On Friday, 27 July 2018 at 14:34:54 UTC, Steven Schveighoffer
wrote:
The problem here is that inout(immutable(int)) is equivalent to
immutable(int).
That is, all flavors of mutability are equivalent to
immutable(int):
/*mutable*/(immutable(int)) => immutable(int)
const(immutable(int)) => immutable(int)
immutable(immutable(int)) => immutable(int)
So the compiler really looks at your wrap instantiation like
this;
inout(W!(immutable(int))) wrap(immutable(int) t)

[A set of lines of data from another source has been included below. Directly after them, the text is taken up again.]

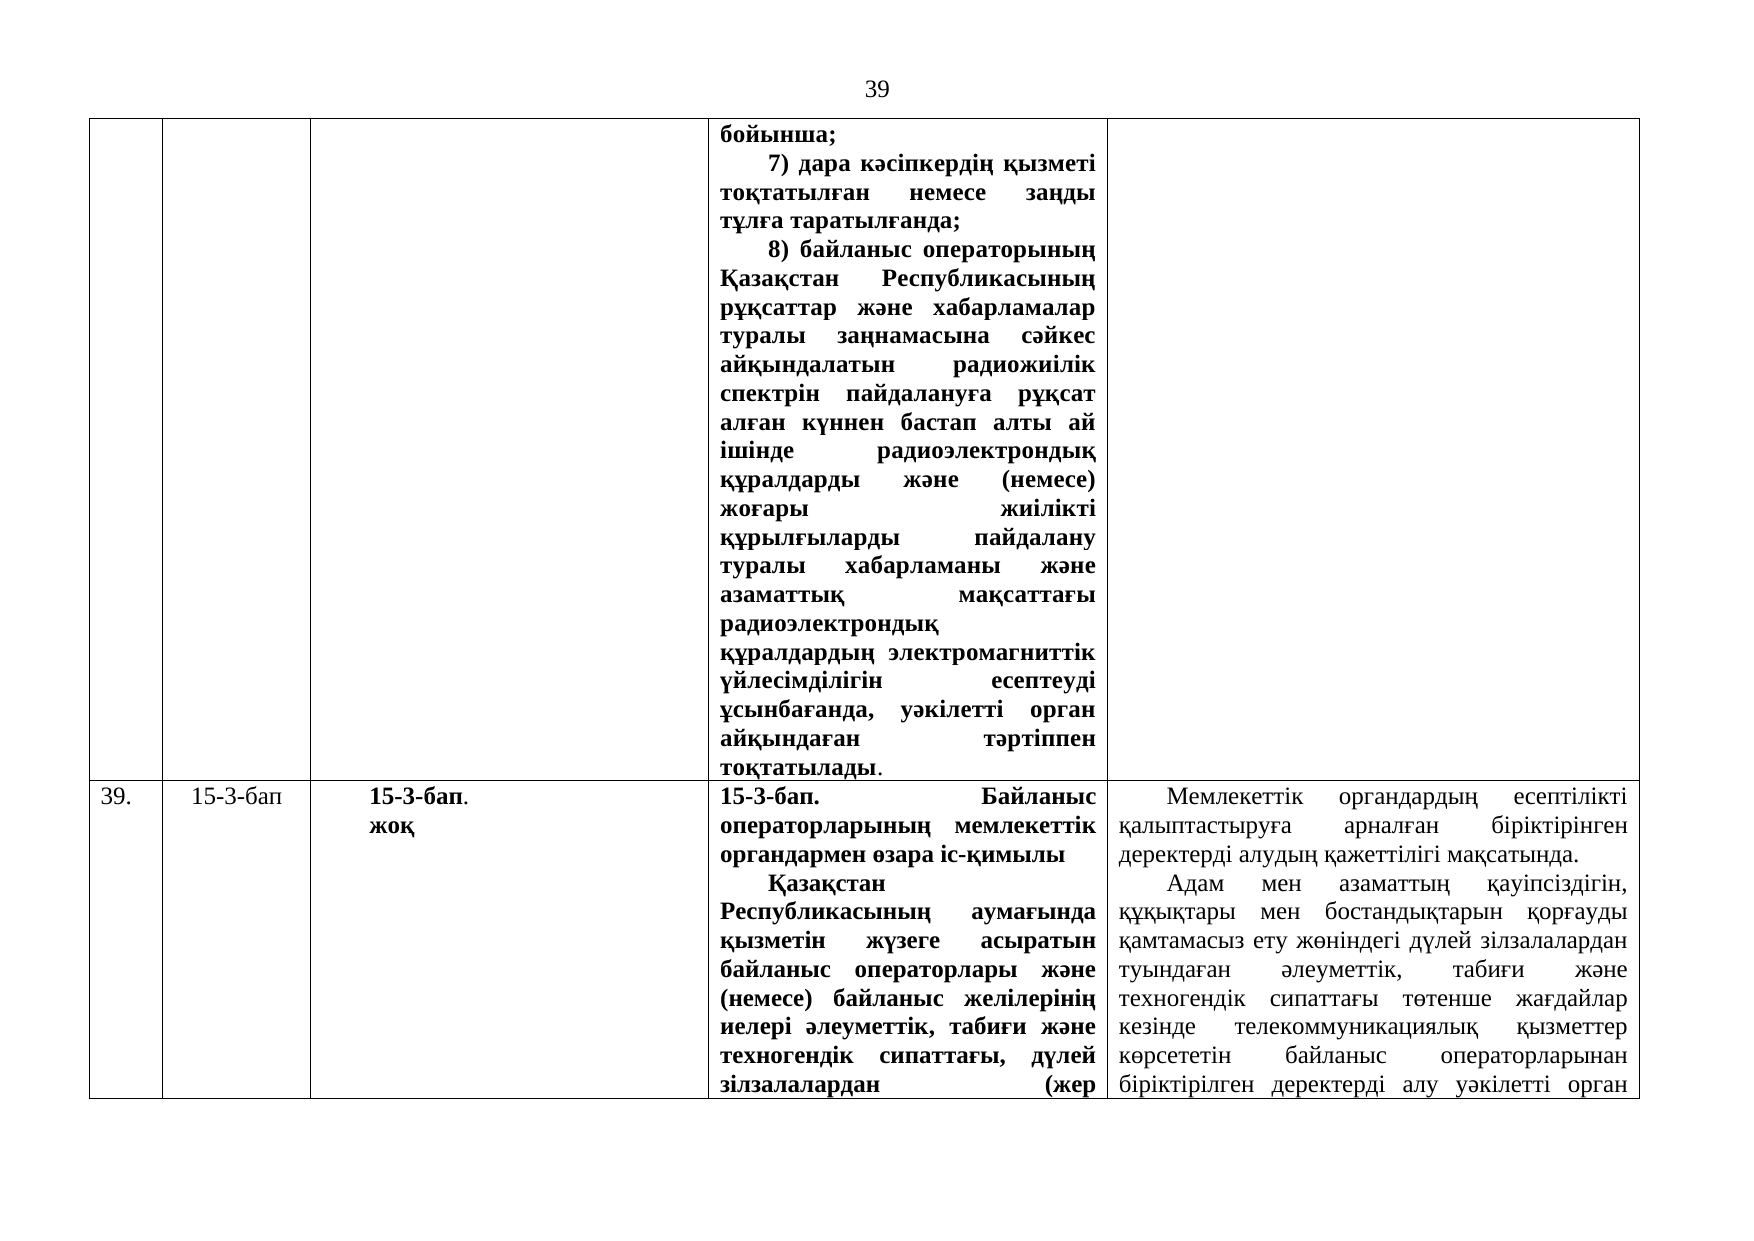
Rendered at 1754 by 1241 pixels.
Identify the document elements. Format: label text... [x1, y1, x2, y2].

table_cell 15-3-бап [163, 781, 310, 1098]
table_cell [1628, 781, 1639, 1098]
table_cell 15-3-бап. Байланыс операторларының мемлекеттік органдармен өзара іс-қимылы Қазақстан Республикасының аумағында қызметін жүзеге асыратын байланыс операторлары және (немесе) байланыс желілерінің иелері әлеуметтік, табиғи және техногендік сипаттағы, дүлей зілзалалардан (жер сілкіністерінен, селден, көшкіннен, су тасқынынан және басқалардан), табиғи өрттерден, эпидемиядан, сыни экологиялық жағдайлардан туындаған төтенше жағдайлар кезінде есептік ақпаратты қалыптастыру үшін, сондай-ақ уәкілетті орган айқындайтын тәртіппен талдау, зерттеу үшін мемлекеттік органға біріктірілген деректерді қалыптастыруға және беруге міндетті. [709, 781, 1107, 1098]
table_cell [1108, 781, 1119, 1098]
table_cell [163, 119, 310, 780]
table_cell 12-бап. Радиожиілік спектрін бөліп беру, жиіліктер белдеулерін, радиожиіліктерді (радиожиілік арналарын) бөлектеу және иелікке беру (тағайындау) жөніндегі жалпы ережелер… … 4. Жиіліктерді иелікке беру Қазақстан Республикасында мемлекеттік басқаруды, қорғанысты, қауіпсіздікті, құқық тәртібін қорғауды қамтамасыз ету және перспективалы радиотехнологияларды дамыту мүддесіне орай, байланыс саласындағы қызметті жүзеге асыратын шаруашылық жүргізуші субъектілерге басқа жиіліктерге көшуге байланысты залалды бір мезгілде өтей отырып өзгертілуі мүмкін. ... 8-1. Радиожиілік спектрін пайдалануға арналған рұқсаттың қолданысы мынадай негіздер бойынша: ... 6) мынадай: байланыс саласындағы перспективалық технологияларды іске асыру; радиожиілік спектрін перспективалық пайдалану жоспарларына сәйкес радиожиілік спектрін, жиілік жолақтарын тиімді пайдалану мақсатында уәкілетті органның радиожиілік спектрін қайта бөлуді жүргізу туралы шешімі бойынша; 7) дара кәсіпкердің қызметі тоқтатылған немесе заңды тұлға таратылғанда; 8) байланыс операторының Қазақстан Республикасының рұқсаттар және хабарламалар туралы заңнамасына сәйкес айқындалатын радиожиілік спектрін пайдалануға рұқсат алған күннен бастап алты ай ішінде радиоэлектрондық құралдарды және (немесе) жоғары жиілікті құрылғыларды пайдалану туралы хабарламаны және азаматтық мақсаттағы радиоэлектрондық құралдардың электромагниттік үйлесімділігін есептеуді ұсынбағанда, уәкілетті орган айқындаған тәртіппен тоқтатылады. [837, 119, 1107, 780]
table_cell [90, 781, 162, 1098]
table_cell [311, 119, 708, 780]
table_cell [709, 119, 768, 780]
table_cell 15-3-бап. жоқ [311, 781, 708, 1098]
table_cell [90, 119, 162, 780]
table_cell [1108, 119, 1639, 780]
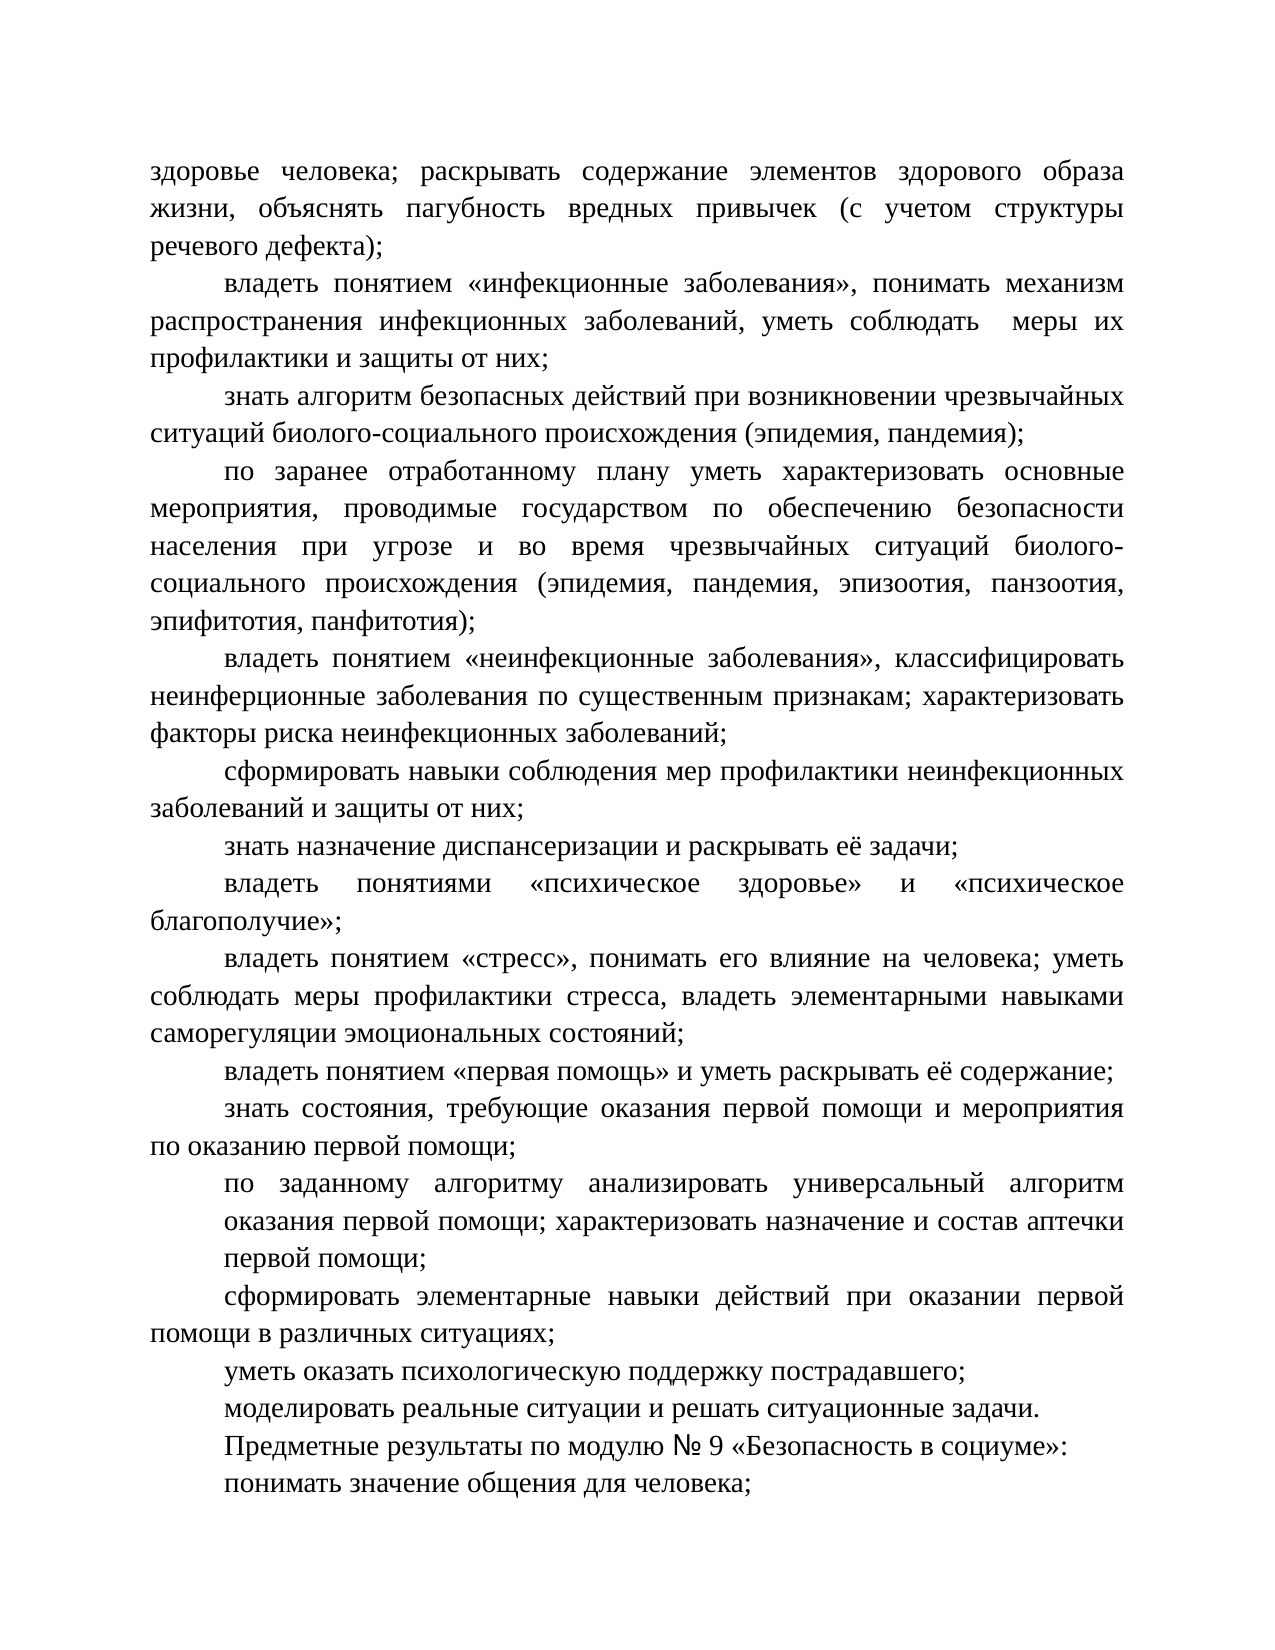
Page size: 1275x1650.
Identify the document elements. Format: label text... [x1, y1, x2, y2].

text сформировать элементарные навыки действий при оказании первой помощи в различных ситуациях; [150, 1275, 1125, 1350]
text моделировать реальные ситуации и решать ситуационные задачи. [150, 1387, 1125, 1425]
text знать состояния, требующие оказания первой помощи и мероприятия по оказанию первой помощи; [150, 1087, 1125, 1162]
text Предметные результаты по модулю № 9 «Безопасность в социуме»: [150, 1425, 1125, 1462]
text владеть понятием «инфекционные заболевания», понимать механизм распространения инфекционных заболеваний, уметь соблюдать меры их профилактики и защиты от них; [150, 262, 1125, 375]
text понимать значение общения для человека; [150, 1462, 1125, 1500]
text владеть понятием «неинфекционные заболевания», классифицировать неинферционные заболевания по существенным признакам; характеризовать факторы риска неинфекционных заболеваний; [150, 637, 1125, 750]
text уметь оказать психологическую поддержку пострадавшего; [150, 1350, 1125, 1387]
text владеть понятием «стресс», понимать его влияние на человека; уметь соблюдать меры профилактики стресса, владеть элементарными навыками саморегуляции эмоциональных состояний; [150, 937, 1125, 1050]
text владеть понятием «первая помощь» и уметь раскрывать её содержание; [150, 1050, 1125, 1087]
text владеть понятиями «психическое здоровье» и «психическое благополучие»; [150, 862, 1125, 937]
text по заранее отработанному плану уметь характеризовать основные мероприятия, проводимые государством по обеспечению безопасности населения при угрозе и во время чрезвычайных ситуаций биолого-социального происхождения (эпидемия, пандемия, эпизоотия, панзоотия, эпифитотия, панфитотия); [150, 450, 1125, 637]
text сформировать навыки соблюдения мер профилактики неинфекционных заболеваний и защиты от них; [150, 750, 1125, 825]
text знать назначение диспансеризации и раскрывать её задачи; [150, 825, 1125, 862]
text по заданному алгоритму анализировать универсальный алгоритм оказания первой помощи; характеризовать назначение и состав аптечки первой помощи; [224, 1162, 1125, 1275]
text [150, 150, 1125, 262]
text знать алгоритм безопасных действий при возникновении чрезвычайных ситуаций биолого-социального происхождения (эпидемия, пандемия); [150, 375, 1125, 450]
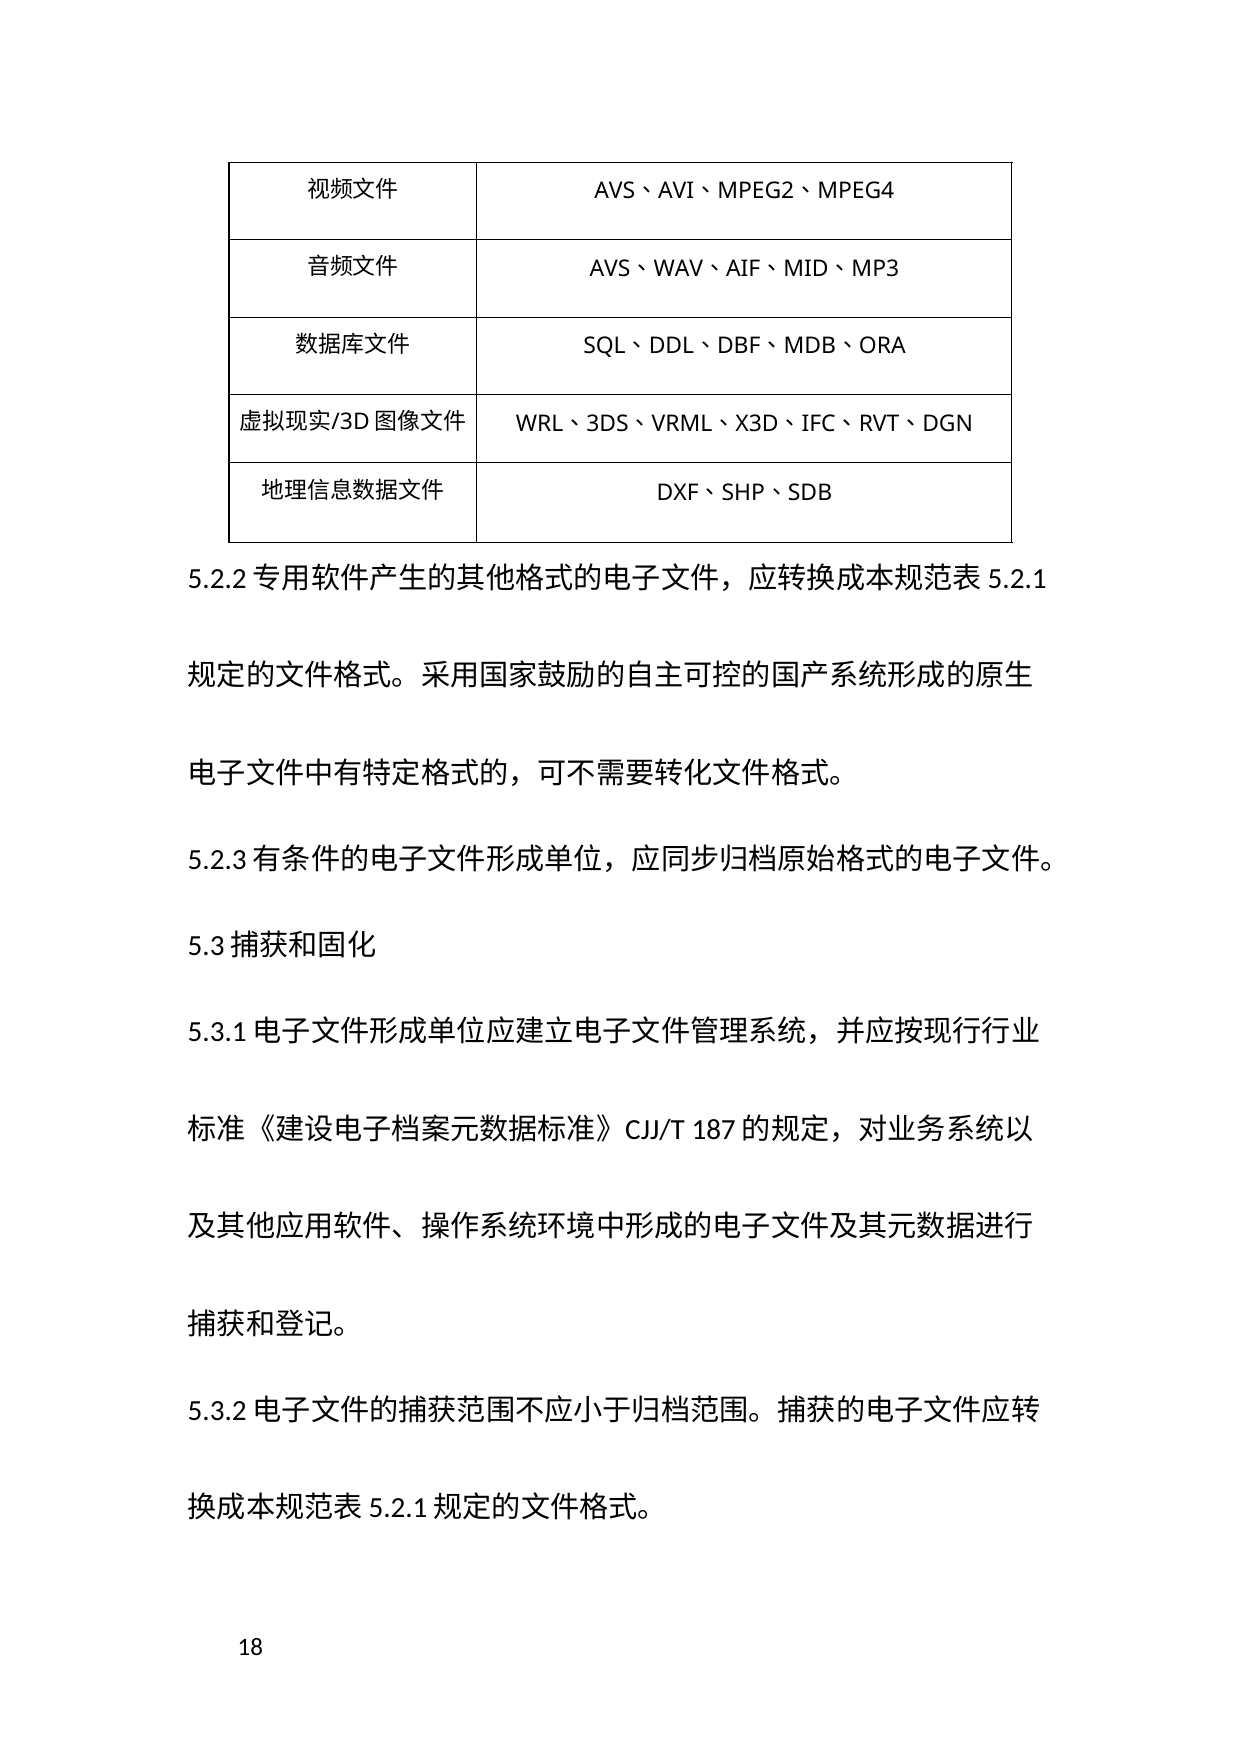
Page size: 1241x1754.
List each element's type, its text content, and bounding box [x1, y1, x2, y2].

list 5.2.3有条件的电子文件形成单位，应同步归档原始格式的电子文件。 [187, 824, 1053, 889]
table_cell SQL、DDL、DBF、MDB、ORA [477, 318, 1011, 394]
table_cell 数据库文件 [230, 318, 476, 394]
list 5.3捕获和固化 [187, 910, 1053, 975]
list 5.3.2电子文件的捕获范围不应小于归档范围。捕获的电子文件应转换成本规范表5.2.1规定的文件格式。 [187, 1375, 1053, 1538]
list 5.2.2专用软件产生的其他格式的电子文件，应转换成本规范表5.2.1规定的文件格式。采用国家鼓励的自主可控的国产系统形成的原生电子文件中有特定格式的，可不需要转化文件格式。 [187, 543, 1053, 803]
table_cell AVS、AVI、MPEG2、MPEG4 [477, 163, 1011, 239]
table_cell 地理信息数据文件 [230, 463, 476, 542]
table_cell AVS、WAV、AIF、MID、MP3 [477, 240, 1011, 316]
table_cell DXF、SHP、SDB [477, 463, 1011, 542]
table_cell 音频文件 [230, 240, 476, 316]
list 5.3.1电子文件形成单位应建立电子文件管理系统，并应按现行行业标准《建设电子档案元数据标准》CJJ/T 187的规定，对业务系统以及其他应用软件、操作系统环境中形成的电子文件及其元数据进行捕获和登记。 [187, 997, 1053, 1354]
table_cell WRL、3DS、VRML、X3D、IFC、RVT、DGN [477, 395, 1011, 462]
table_cell 视频文件 [230, 163, 476, 239]
table_cell 虚拟现实/3D图像文件 [230, 395, 476, 462]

Ah ok, so the compiler remove inout behind me back here? (And
then tells me it needs to be there? :p)
which triggers the (really bad) message.
I'd ask, why are you even worrying about explicit
instantiation? Why not just wrap(3)?
Just because I don't see why it should not work really. Why not
allow wrap!(immutable int)(3)?
or (if you really want to test it) wrap(immutable(int)(3))?
To make it compile successfully you can either:
1) Chance immutable to const, then it works for some reason.
Because immutable(const(int)) => immutable(int), so the
compiler can't remove the inout behind your back.
2) Change the line to: "auto si = wrap(cast(immutable int)3);"
- i.e. do not explicitly provide type information.
Yep, do this :)
Note that the point of inout is 2-fold:
1. reduce template instantiations. In fact, wrap!int works for
const, mutable and immutable int.
2. ENSURE that the data isn't modified, even in the case of
mutable parameters.
Thanks for the explanations! For some reason it's hard to get it
all to *just work* right now without the template this. But it's
probably some minor detail I'm just overlooking...
-Steve